Yemeni army soldiers, backed by fighters from allied Popular Committees, have shot dead four Saudi troopers in the kingdom’s southwestern border regions of Asir and Jizan, in retaliation for the Riyadh regime’s military campaign against the crisis-hit country.   

A Yemeni military source, speaking on condition of anonymity, told Arabic-language al-Masirah television network that Yemeni forces shot and killed three soldiers at Sahwa military base of Asir on Saturday afternoon.

Yemeni forces and their allies also targeted another Saudi trooper in al-Khobe district of Jizan, located 966 kilometers south of the Saudi capital Riyadh.

Separately, Yemeni army soldiers and Popular Committees fighters killed six Saudi-backed militiamen loyal to Yemen's former president, Abd Rabbuh Mansur Hadi, in the al-Matun district of Yemen’s northern province of al-Jawf.

Elsewhere in the Nihm district of the northwestern Yemeni province of Sa’ada, Yemeni army soldiers and their allies launched an attack against Saudi mercenaries, leaving scores of them dead or injured. Two vehicles belonging to the Saudi-sponsored forces were destroyed as well.

This photo taken on February 5, 2018, shows people gathering around the Yemeni criminal investigations unit in the capital Sana’a, a day after it was hit in a Saudi air raid. (Photo by AFP)

Moreover, Saudi military aircraft carried out six airstrikes against al-Dhaher district of Yemen’s Sa’ada province, with no reports of casualties immediately available.

Saudi fighter jets also launched nine aerial attacks against Harad and Midi districts in the northern Yemeni province of Hajjah, though no casualties have so far been reported.

At least 13,600 people have been killed since the onset of Saudi Arabia’s military campaign against Yemen in 2015. Much of the country's infrastructure, including hospitals, schools and factories, has been reduced to rubble due to the war.

The Saudi-led war on Yemen, coupled with a blockade of the country, has also triggered a deadly cholera epidemic across the impoverished nation.

According to the World Health Organization’s latest tally, the cholera outbreak has killed 2,167 people since the end of April 2017 and is suspected to have infected 841,906.

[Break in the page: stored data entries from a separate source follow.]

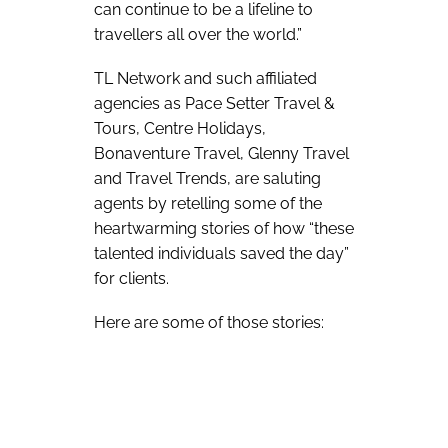
can continue to be a lifeline to
travellers all over the world.”
TL Network and such affiliated
agencies as Pace Setter Travel &
Tours, Centre Holidays,
Bonaventure Travel, Glenny Travel
and Travel Trends, are saluting
agents by retelling some of the
heartwarming stories of how “these
talented individuals saved the day”
for clients.
Here are some of those stories:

A doctor checks a child suffering from malnutrition at a medical center in Bani Hawat, on the outskirts of the Yemeni capital Sana’a, on January 25, 2018. (Photo by AFP)

In November 2017, the United Nations children’s agency, UNICEF, said more than 11 million children in Yemen were in acute need of aid, stressing that it was estimated that every 10 minutes a child died of a preventable disease there.

Additionally, the UN has described the current level of hunger in Yemen as “unprecedented,” emphasizing that 17 million people were food insecure in the country.

The world body says that 6.8 million, meaning almost one in four people, do not have enough food and rely entirely on external assistance.